Along the Way as We Worship
Sometimes we confuse worship within the church service as a time when kids are to be seen and not heard; we think they need to learn to be quiet and sit still so that us adults can worship. But that’s not at all what Scripture teaches. Throughout Scripture time and time again we hear talk of God’s people assembled to hear His Word with the youngest children present. It makes sense if you think about it—worship is a time when God gives His people gifts—He teaches us truths from His Word, He announces His forgiveness to us, He invites us to be strengthened and refreshed through the Sacrament. Why would God want His precious children of any age to miss out on that?! In a worship service too, we can talk about God and shape faith as we are charged to do in Deuteronomy 6:6-7:
“Love the Lord your God with all your heart and with all your soul and with all your strength.
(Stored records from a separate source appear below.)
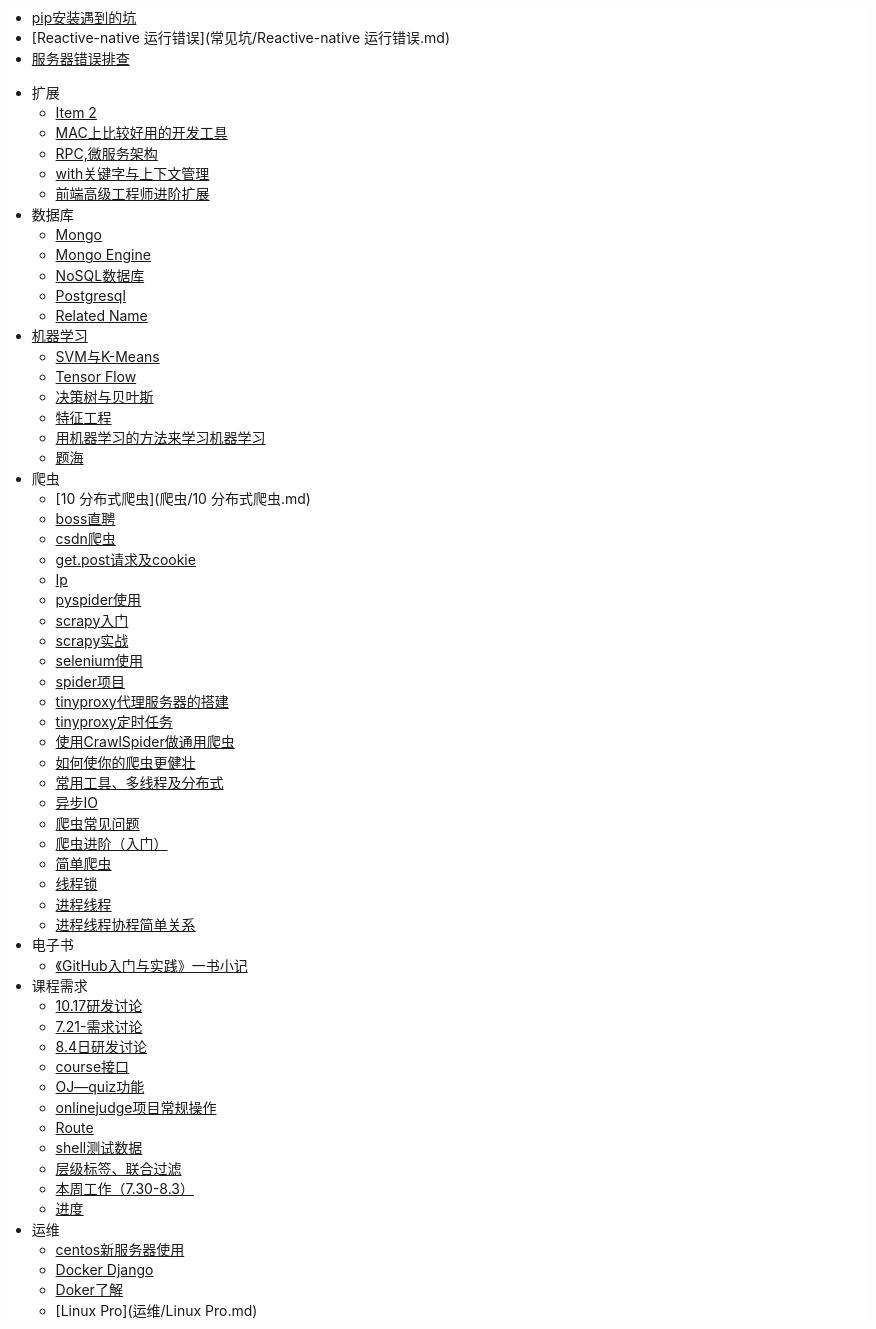  * [pip安装遇到的坑](常见坑/pip安装遇到的坑.md)
  * [Reactive-native 运行错误](常见坑/Reactive-native 运行错误.md)
  * [服务器错误排查](常见坑/服务器错误排查.md)
- 扩展
  * [Item 2](扩展/Item2.md)
  * [MAC上比较好用的开发工具](扩展/MAC上比较好用的开发工具.md)
  * [RPC,微服务架构](扩展/RPC,微服务架构.md)
  * [with关键字与上下文管理](扩展/with关键字与上下文管理.md)
  * [前端高级工程师进阶扩展](扩展/前端高级工程师进阶扩展.md)
- 数据库
  * [Mongo](数据库/mongo.md)
  * [Mongo Engine](数据库/MongoEngine.md)
  * [NoSQL数据库](数据库/NoSQL数据库.md)
  * [Postgresql](数据库/postgresql.md)
  * [Related Name](数据库/related-name.md)
- [机器学习](机器学习/机器学习.md)
  * [SVM与K-Means](机器学习/SVM与K-Means.md)
  * [Tensor Flow](机器学习/TensorFlow.md)
  * [决策树与贝叶斯](机器学习/决策树与贝叶斯.md)
  * [特征工程](机器学习/特征工程.md)
  * [用机器学习的方法来学习机器学习](机器学习/用机器学习的方法来学习机器学习.md)
  * [题海](机器学习/题海.md)
- 爬虫
  * [10 分布式爬虫](爬虫/10 分布式爬虫.md)
  * [boss直聘](爬虫/boss直聘.md)
  * [csdn爬虫](爬虫/csdn爬虫.md)
  * [get.post请求及cookie](爬虫/get.post请求及cookie.md)
  * [Ip](爬虫/ip.md)
  * [pyspider使用](爬虫/pyspider使用.md)
  * [scrapy入门](爬虫/scrapy入门.md)
  * [scrapy实战](爬虫/scrapy实战.md)
  * [selenium使用](爬虫/selenium使用.md)
  * [spider项目](爬虫/spider项目.md)
  * [tinyproxy代理服务器的搭建](爬虫/tinyproxy代理服务器的搭建.md)
  * [tinyproxy定时任务](爬虫/tinyproxy定时任务.md)
  * [使用CrawlSpider做通用爬虫](爬虫/使用CrawlSpider做通用爬虫.md)
  * [如何使你的爬虫更健壮](爬虫/如何使你的爬虫更健壮.md)
  * [常用工具、多线程及分布式](爬虫/常用工具、多线程及分布式.md)
  * [异步IO](爬虫/异步IO.md)
  * [爬虫常见问题](爬虫/爬虫常见问题.md)
  * [爬虫进阶（入门）](爬虫/爬虫进阶（入门）.md)
  * [简单爬虫](爬虫/简单爬虫.md)
  * [线程锁](爬虫/线程锁.md)
  * [进程线程](爬虫/进程线程.md)
  * [进程线程协程简单关系](爬虫/进程线程协程简单关系.md)
- 电子书
  * [《GitHub入门与实践》一书小记](电子书/《GitHub入门与实践》一书小记.md)
- 课程需求
  * [10.17研发讨论](课程需求/10.17研发讨论.md)
  * [7.21-需求讨论](课程需求/7.21-需求讨论.md)
  * [8.4日研发讨论](课程需求/8.4日研发讨论.md)
  * [course接口](课程需求/course接口.md)
  * [OJ—quiz功能](课程需求/OJ—quiz功能.md)
  * [onlinejudge项目常规操作](课程需求/onlinejudge项目常规操作.md)
  * [Route](课程需求/route.md)
  * [shell测试数据](课程需求/shell测试数据.md)
  * [层级标签、联合过滤](课程需求/层级标签、联合过滤.md)
  * [本周工作（7.30-8.3）](课程需求/本周工作（7.30-8.3）.md)
  * [进度](课程需求/进度.md)
- 运维
  * [centos新服务器使用](运维/centos新服务器使用.md)
  * [Docker Django](运维/docker+django.md)
  * [Doker了解](运维/Doker了解.md)
  * [Linux Pro](运维/Linux Pro.md)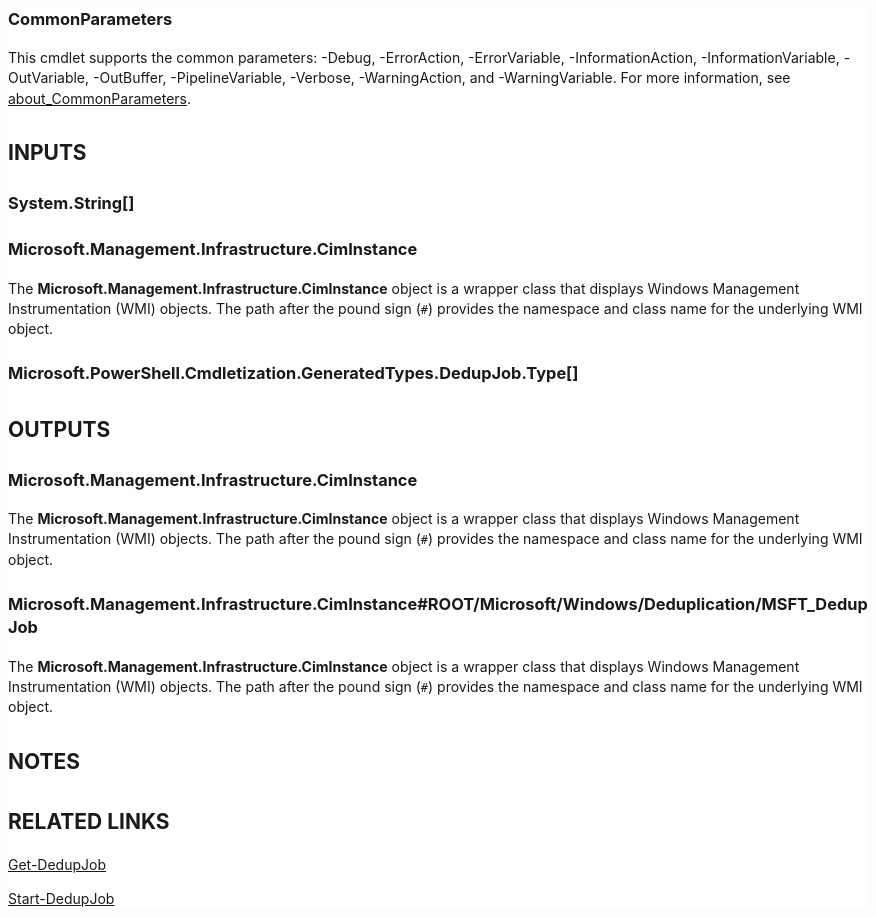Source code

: ### CommonParameters

This cmdlet supports the common parameters: -Debug, -ErrorAction, -ErrorVariable,
-InformationAction, -InformationVariable, -OutVariable, -OutBuffer, -PipelineVariable, -Verbose,
-WarningAction, and -WarningVariable. For more information, see
[about_CommonParameters](https://go.microsoft.com/fwlink/?LinkID=113216).

## INPUTS

### System.String[]

### Microsoft.Management.Infrastructure.CimInstance

The **Microsoft.Management.Infrastructure.CimInstance** object is a wrapper class that displays
Windows Management Instrumentation (WMI) objects. The path after the pound sign (`#`) provides the
namespace and class name for the underlying WMI object.

### Microsoft.PowerShell.Cmdletization.GeneratedTypes.DedupJob.Type[]

## OUTPUTS

### Microsoft.Management.Infrastructure.CimInstance

The **Microsoft.Management.Infrastructure.CimInstance** object is a wrapper class that displays
Windows Management Instrumentation (WMI) objects. The path after the pound sign (`#`) provides the
namespace and class name for the underlying WMI object.

### Microsoft.Management.Infrastructure.CimInstance#ROOT/Microsoft/Windows/Deduplication/MSFT_DedupJob

The **Microsoft.Management.Infrastructure.CimInstance** object is a wrapper class that displays
Windows Management Instrumentation (WMI) objects. The path after the pound sign (`#`) provides the
namespace and class name for the underlying WMI object.

## NOTES

## RELATED LINKS

[Get-DedupJob](./Get-DedupJob.md)

[Start-DedupJob](./Start-DedupJob.md)
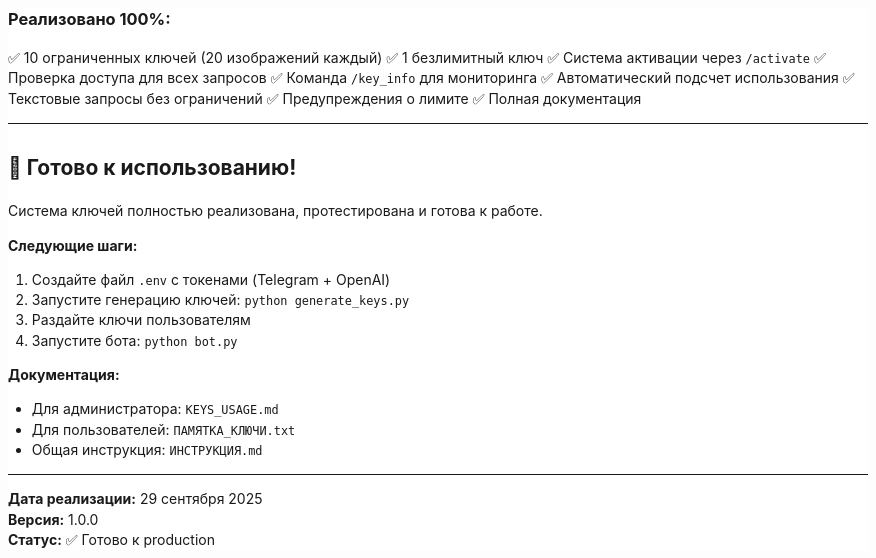 ### Реализовано 100%:

✅ 10 ограниченных ключей (20 изображений каждый)
✅ 1 безлимитный ключ
✅ Система активации через `/activate`
✅ Проверка доступа для всех запросов
✅ Команда `/key_info` для мониторинга
✅ Автоматический подсчет использования
✅ Текстовые запросы без ограничений
✅ Предупреждения о лимите
✅ Полная документация

---

## 🚀 Готово к использованию!

Система ключей полностью реализована, протестирована и готова к работе.

**Следующие шаги:**
1. Создайте файл `.env` с токенами (Telegram + OpenAI)
2. Запустите генерацию ключей: `python generate_keys.py`
3. Раздайте ключи пользователям
4. Запустите бота: `python bot.py`

**Документация:**
- Для администратора: `KEYS_USAGE.md`
- Для пользователей: `ПАМЯТКА_КЛЮЧИ.txt`
- Общая инструкция: `ИНСТРУКЦИЯ.md`

---

**Дата реализации:** 29 сентября 2025  
**Версия:** 1.0.0  
**Статус:** ✅ Готово к production
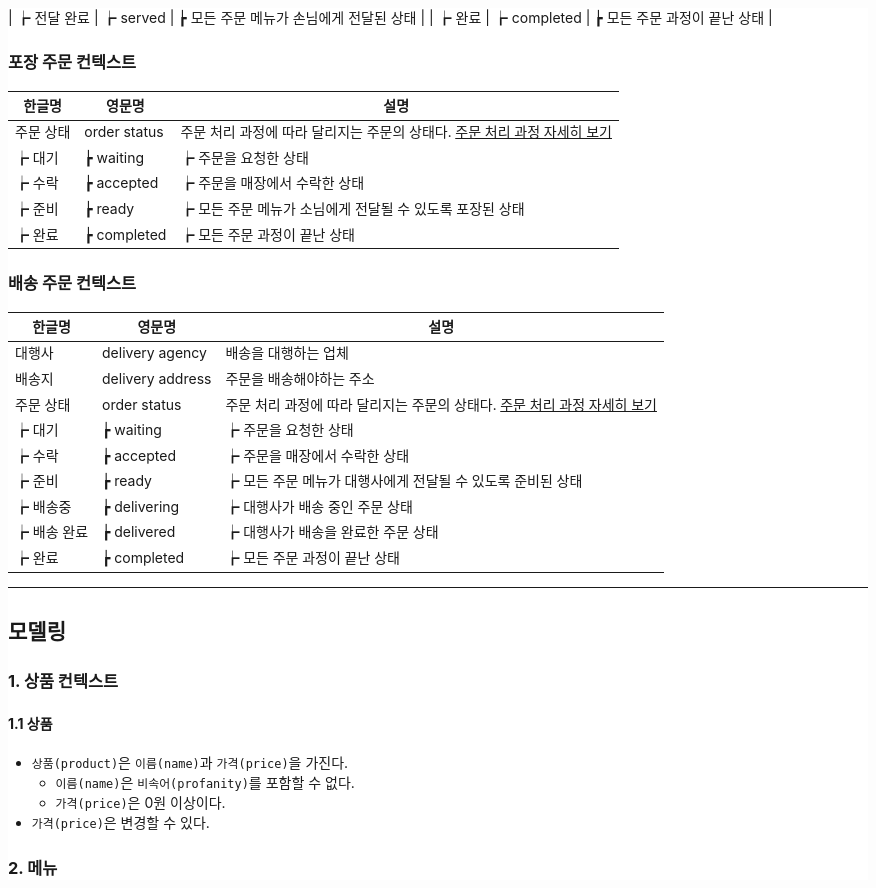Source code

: | ┢ 전달 완료 | ┢ served       | ┢ 모든 주문 메뉴가 손님에게 전달된 상태                                          |
| ┢ 완료    | ┢ completed    | ┢ 모든 주문 과정이 끝난 상태                                                |

### 포장 주문 컨텍스트

| 한글명   | 영문명          | 설명                                                               |
|-------|--------------|------------------------------------------------------------------|
| 주문 상태 | order status | 주문 처리 과정에 따라 달리지는 주문의 상태다. [주문 처리 과정 자세히 보기](img/order_flow.png) |
| ┢ 대기  | ┢ waiting    | ┢ 주문을 요청한 상태                                                     |
| ┢ 수락  | ┢ accepted   | ┢ 주문을 매장에서 수락한 상태                                                |
| ┢ 준비  | ┢ ready      | ┢ 모든 주문 메뉴가 소님에게 전달될 수 있도록 포장된 상태                                |
| ┢ 완료  | ┢ completed  | ┢ 모든 주문 과정이 끝난 상태                                                |

### 배송 주문 컨텍스트

| 한글명          | 영문명              | 설명                                                               |
|--------------|------------------|------------------------------------------------------------------|
| 대행사          | delivery agency  | 배송을 대행하는 업체                                                      |
| 배송지          | delivery address | 주문을 배송해야하는 주소                                                    |
| 주문 상태        | order status     | 주문 처리 과정에 따라 달리지는 주문의 상태다. [주문 처리 과정 자세히 보기](img/order_flow.png) |
| ┢ 대기         | ┢ waiting        | ┢ 주문을 요청한 상태                                                     |
| ┢ 수락         | ┢ accepted       | ┢ 주문을 매장에서 수락한 상태                                                |
| ┢ 준비         | ┢ ready          | ┢ 모든 주문 메뉴가 대행사에게 전달될 수 있도록 준비된 상태                               |
| ┢ 배송중        | ┢ delivering     | ┢ 대행사가 배송 중인 주문 상태                                               |
| ┢ 배송 완료      | ┢ delivered      | ┢ 대행사가 배송을 완료한 주문 상태                                             |
| ┢ 완료         | ┢ completed      | ┢ 모든 주문 과정이 끝난 상태                                                |

---

## 모델링

### 1. 상품 컨텍스트

#### 1.1 상품

- `상품(product)`은 `이름(name)`과 `가격(price)`을 가진다.
    - `이름(name)`은 `비속어(profanity)`를 포함할 수 없다.
    - `가격(price)`은 0원 이상이다.
- `가격(price)`은 변경할 수 있다.

### 2. 메뉴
These commandments that I give you today are to be on your hearts. Impress them on your children. Talk about them when you sit at home and when you walk along the way, when you lie down and when you get up.”
Here are some ideas for how we can talk about faith and point our families to God in the worship service:
- Location-Sit in the front to allow your child the best view of what’s going on. Point out people and things they will see to help guide their attention throughout the service. Have them count how many crosses they can see; ask them what color the paraments for the week are; take note together about which candles are lit and which are not; see if they notice when pastor turns to face the congregation (explain this is when he is speaking on God’s behalf to us) and when he turns to face the altar (explain this is when he is speaking with us to God). *For more tips on how to explain what you see, reference the guide listed below.
- Engagement-Worship has a predictable rhythm to it. We stand up and sit down, we say phrases, prayers, and sing songs. All of these are things which children of all ages can participate in at some level. Depending on the age of your child, choose one word they can say at the end of a phrase or have them say the “Amens.” Encourage them to stand up and sit when you do, encourage them to fold their hands or hold your hand when prayers are being offered. Some can sing the songs, some can’t quite yet, but they can dance or clap or hum. You can also prompt your child to listen for key words to tally on paper or squeeze your hand at every mention. All of these are ways all of us can be engaged in worship.
- Prep-Have you ever considered what you can do before worship to help your children (and maybe yourself) be more present? Wiggle and run, visit the restroom and get a drink of water, set your expectations, practice sitting quietly in other settings, grab a book, puzzle or quiet activity. Find activities that share the texts of the week (for a resource on this, subscribe to our weekly Lead In emails).
- Follow Up-After worship review and discuss at an age-appropriate level. Point out things in everyday life that remind you of or reinforce what was taught. Talk about all the good things God gives us in worship and the great blessing that it is to us each time we go.
Redeemer has some great resources available for those bringing children to worship (and for those who want to be a positive influence on the next generation of church-goers that may be sitting near you!) Check them out:
- Weekly there is a portion of the bulletin called “Kids in the Divine Service.” This piece teaches about sights around the sanctuary, liturgy components, and worship practices. You’re never too old to learn something new about what we do and why we do it.
- Weekly there are sermon notes sheets available on the readings of the day for all ages on the usher table. Any worshipers can use these to guide their thoughts and their doodles throughout the worship service as well as at home afterwards.
- “The Family’s Guide to Corporate Worship with Little Ones” includes tips of how to engage little ones with the service, how to help them learn to worship, and even what each of us misses if little ones aren't there.